It's too bad gcc / clang don't autovectorize this, because it's pretty easy (Godbolt - clang 3.7):
// clang doesn't let this be a constexpr to mark it as a pure function :/
const bool bbox(const BBox& b, const Vec& v)
{
// if you can guarantee alignment, then these can be load_ps
// saving a separate load instruction for SSE. (AVX can fold unaligned loads)
// maybe make Vec a union with __m128
__m128 blo = _mm_loadu_ps(&b.min.x);
__m128 bhi = _mm_loadu_ps(&b.max.x);
__m128 vv = _mm_loadu_ps(&v.x);
blo = _mm_cmple_ps(blo, vv);
bhi = _mm_cmple_ps(vv, bhi);
__m128 anded = _mm_and_ps(blo, bhi);
int mask = _mm_movemask_ps(anded);
// mask away the result from the padding element,
// check that all the bits are set
return (mask & 0b0111) == 0b0111;
}
This compiles to
movups xmm0, xmmword ptr [rdi]
movups xmm1, xmmword ptr [rdi + 16]
movups xmm2, xmmword ptr [rsi]
cmpleps xmm0, xmm2
cmpleps xmm2, xmm1
andps xmm2, xmm0
movmskps eax, xmm2
and eax, 7
cmp eax, 7
sete al
ret
If you invert the sense of the comparison (cmpnle), to test for being outside the bounding box on any axis, you could do something like
int mask1 = _mm_movemask_ps(blo);
int mask2 = _mm_movemask_ps(bhi);
return !(mask1 | mask2);
which might compile to
movmskps
movmskps
or
setnz
So the integer test is cheaper, and you replace a vector AND with another movmsk (about equal cost).

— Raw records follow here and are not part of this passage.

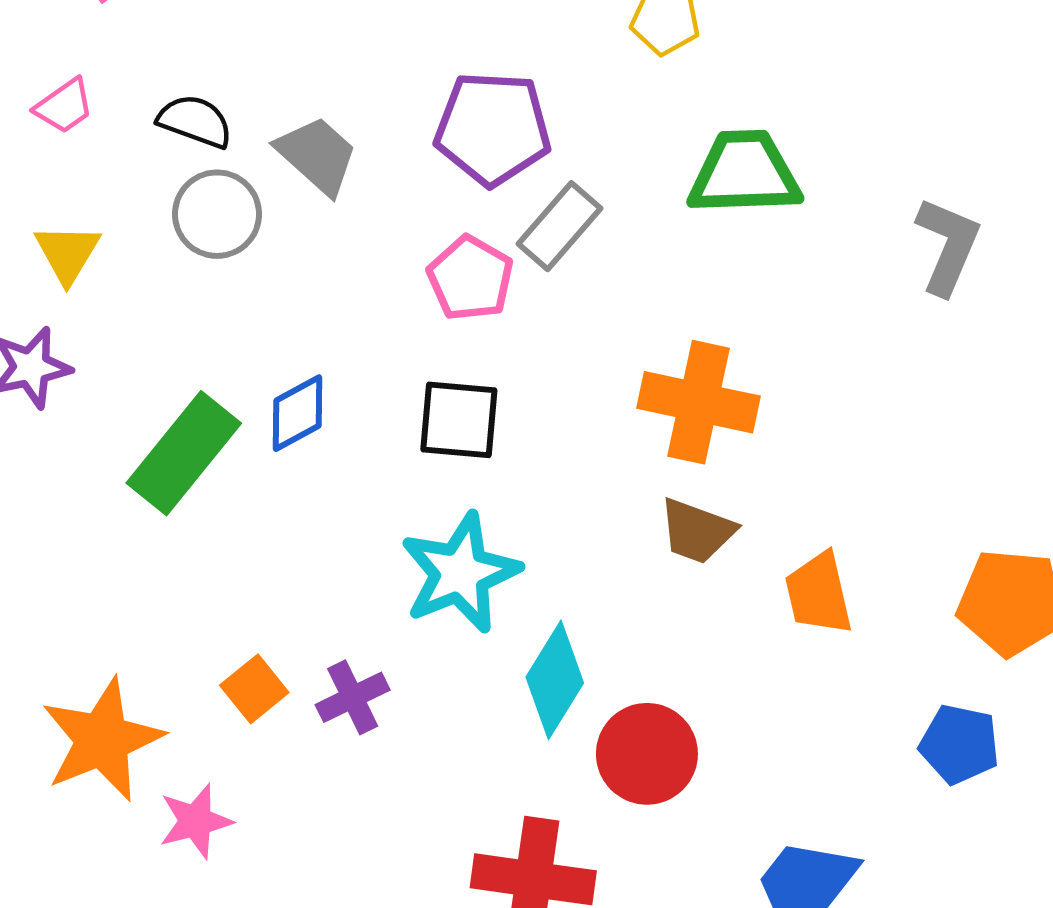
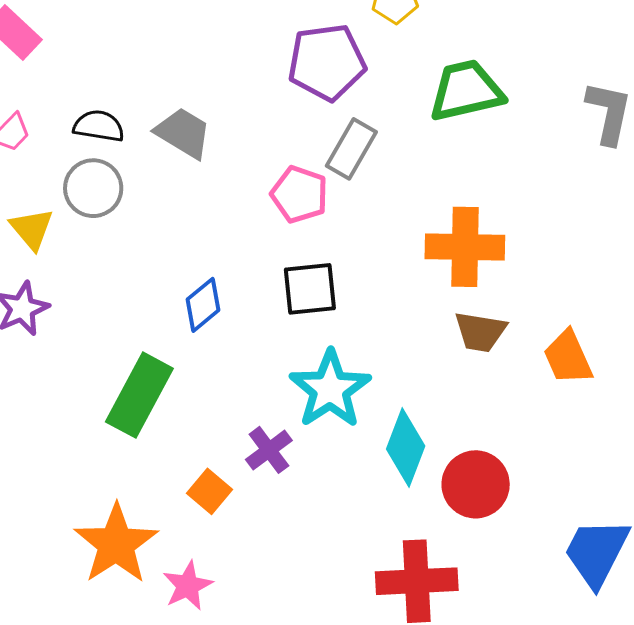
purple pentagon: (493, 129) -> (327, 62), moved
gray circle: (217, 214) -> (93, 188), moved
green rectangle: (184, 453) -> (139, 395), moved
purple cross: (353, 697) -> (269, 450), moved

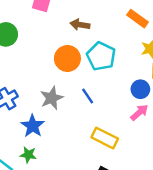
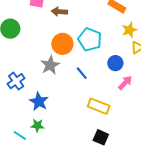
brown arrow: (80, 25) -> (59, 12), moved
blue circle: (140, 89) -> (115, 63), moved
gray star: (52, 98) -> (50, 65), moved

I was thinking for a while that doing it that way would mean a NaN counted as inside the box, but actually cmpnleps is true when one of the operands in NaN. (cmpleps is false in this case, so it really is the opposite).
I haven't thought through what happens to the padding in this case. It might end up being !((mask1|mask2) & 0b0111)
, which is still more efficient for x86, because the test
instruction does an AND for free, and can macro-fuse with a branch instruction on Intel and AMD.
movmskps is 2 m-ops and high-latency on AMD, but using vectors is probably still a win. Two movmskps instructions might be slightly worse on AMD than the code I posted first, but it is pipelined so they can both be transferring after the cmpps instructions finish.